Barbara Peak and her husband Jerry, who is Geneva County Farmers Federation president, raised three daughters on their poultry and cattle farm. They also have a few pecan trees, planted on the family farm by Jerry’s grandparents in the 1940s. Jerry’s mother is 86 and still harvests pecans from the trees in her yard for her family. 

“Our girls grew up with their Granny always having pecans ready for them to eat,” Barbara said. “When our middle daughter, Ashley, was in school at Auburn, we met her in Montgomery to buy groceries.
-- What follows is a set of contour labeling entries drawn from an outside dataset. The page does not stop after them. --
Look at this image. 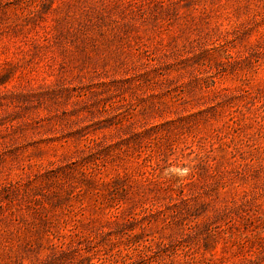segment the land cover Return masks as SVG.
Masks as SVG:
<instances>
[{
    "label": "rangeland",
    "instance_id": "rangeland-1",
    "mask_svg": "<svg viewBox=\"0 0 264 264\" xmlns=\"http://www.w3.org/2000/svg\"><path fill=\"white\" fill-rule=\"evenodd\" d=\"M0 264H264V0H0Z\"/></svg>",
    "mask_w": 264,
    "mask_h": 264
}]
</instances>
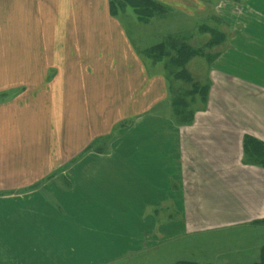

There was a lady there looking for pecans, and Ashley looked at me and said, ‘I never thought about buying pecans at the store — we just always went to Granny’s.’”

Pecans are often thought of around holidays or as part of a favorite dessert, but the Peaks love cooking with pecans all year and in all kinds of dishes. Like many Southerners, they know pecans have a distinct flavor that performs well in savory or sweet recipes — everything from pralines and pie to chicken salad.

“They just taste better in recipes. They’re also very healthy,” Barbara said. “Anything that calls for walnuts I usually replace with pecans because they add a better flavor. Anything with pecans is bound to be delicious, in my opinion.”